Why CV wins hackathons

Visual feedback = instant wow. Judges love bounding boxes and heatmaps because they see your progress. A pre-trained model + creative story often beats a perfect backend nobody sees. On top of that, CV is a field which has a lot of real-world impact, which is ideal for hackathons.

Pro-tip: rehearse the live demo twice-- once with Wi-Fi off--to avoid campus network surprises.

Core Tasks You Can Build Today

TaskOne-linerStarter Model
Classification"What is in this image?"torchvision.models.resnet18
Object Detection"Where are the objects?"ultralytics YOLOv10
Segmentation"Which pixels belong together?"facebookresearch/segement-anything

Essential Tooling

  • Ultralytics YOLO: A fast deep learning algorithm that scans the image once and makes predictions unlike older models.
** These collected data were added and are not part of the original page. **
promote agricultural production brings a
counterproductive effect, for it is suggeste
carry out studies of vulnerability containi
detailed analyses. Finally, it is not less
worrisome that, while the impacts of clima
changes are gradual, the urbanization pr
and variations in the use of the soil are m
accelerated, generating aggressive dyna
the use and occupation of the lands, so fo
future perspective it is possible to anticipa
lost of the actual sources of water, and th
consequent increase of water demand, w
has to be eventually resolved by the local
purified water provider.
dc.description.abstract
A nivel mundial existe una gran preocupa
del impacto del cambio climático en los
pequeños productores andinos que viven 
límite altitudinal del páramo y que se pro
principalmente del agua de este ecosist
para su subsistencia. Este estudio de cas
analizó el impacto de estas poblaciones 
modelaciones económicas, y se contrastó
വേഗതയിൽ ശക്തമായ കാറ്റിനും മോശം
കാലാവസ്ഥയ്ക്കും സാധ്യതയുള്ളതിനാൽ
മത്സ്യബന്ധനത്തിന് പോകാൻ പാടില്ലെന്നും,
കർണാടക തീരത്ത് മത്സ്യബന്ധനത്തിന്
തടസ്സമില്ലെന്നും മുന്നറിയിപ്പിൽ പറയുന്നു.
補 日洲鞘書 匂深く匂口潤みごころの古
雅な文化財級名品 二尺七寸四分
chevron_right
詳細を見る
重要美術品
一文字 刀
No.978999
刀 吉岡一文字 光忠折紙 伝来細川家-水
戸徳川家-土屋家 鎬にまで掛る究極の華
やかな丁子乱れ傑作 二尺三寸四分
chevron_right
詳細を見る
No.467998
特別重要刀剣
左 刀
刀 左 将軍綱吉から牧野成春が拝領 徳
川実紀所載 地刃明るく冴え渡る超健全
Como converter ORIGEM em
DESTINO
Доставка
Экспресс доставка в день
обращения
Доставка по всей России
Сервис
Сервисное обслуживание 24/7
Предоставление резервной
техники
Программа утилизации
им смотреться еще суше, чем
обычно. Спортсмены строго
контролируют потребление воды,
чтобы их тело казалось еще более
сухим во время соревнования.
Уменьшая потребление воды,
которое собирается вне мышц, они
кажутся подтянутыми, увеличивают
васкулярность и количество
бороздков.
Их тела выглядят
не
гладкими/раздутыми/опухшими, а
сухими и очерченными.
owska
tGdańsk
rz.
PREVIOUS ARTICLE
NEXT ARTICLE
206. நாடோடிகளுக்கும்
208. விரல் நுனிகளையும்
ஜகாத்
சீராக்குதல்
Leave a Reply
We will get to know more about it and work with this in the workshop!
  • OpenCV: A general-purpose CV library you're most likely going to use. There's a lot of image and video processing that goes on in a typical hackathon project such as resizing, rotating, color conversion, filters, etc. which can easily through OpenCV.
  • PyTorch: Perfect for Deep Learning frameworks for training and deploying CV models. You have access to multiple pre-trained CNN (Convolutional Neural Network) architectures including ResNet50, MobileNetV2, InceptionV3 and you can choose them depending on the size and quality of your dataset.
  • Google Colab: Free GPUs if your laptop protests.

Workshop Read Along

  • Head over to the External Resources section and use the provided link to download the dataset.zip and data.yaml file.
  • Click on the Colab Notebook Link. In the colab notebook, upload the dataset.zip and the data.yaml files.
  • Run the first cell in the notebook. This will install the Ultralytics package, which contains the YOLO model. The installation may take a minute or two.
  • While Ultralytics is downloading, run the second cell. This will unzip the dataset. After extraction, you should see a train and val folder now. You can explore these folders to view the images or labels.
  • Once the library is installed and the dataset is extracted, run the third cell. This will start training your YOLO model.
  • After training the model for a certain amount of time, we can test it. The fourth cell loads the model and makes predictions on a test image by printing bounding boxes on empty and occupied spots.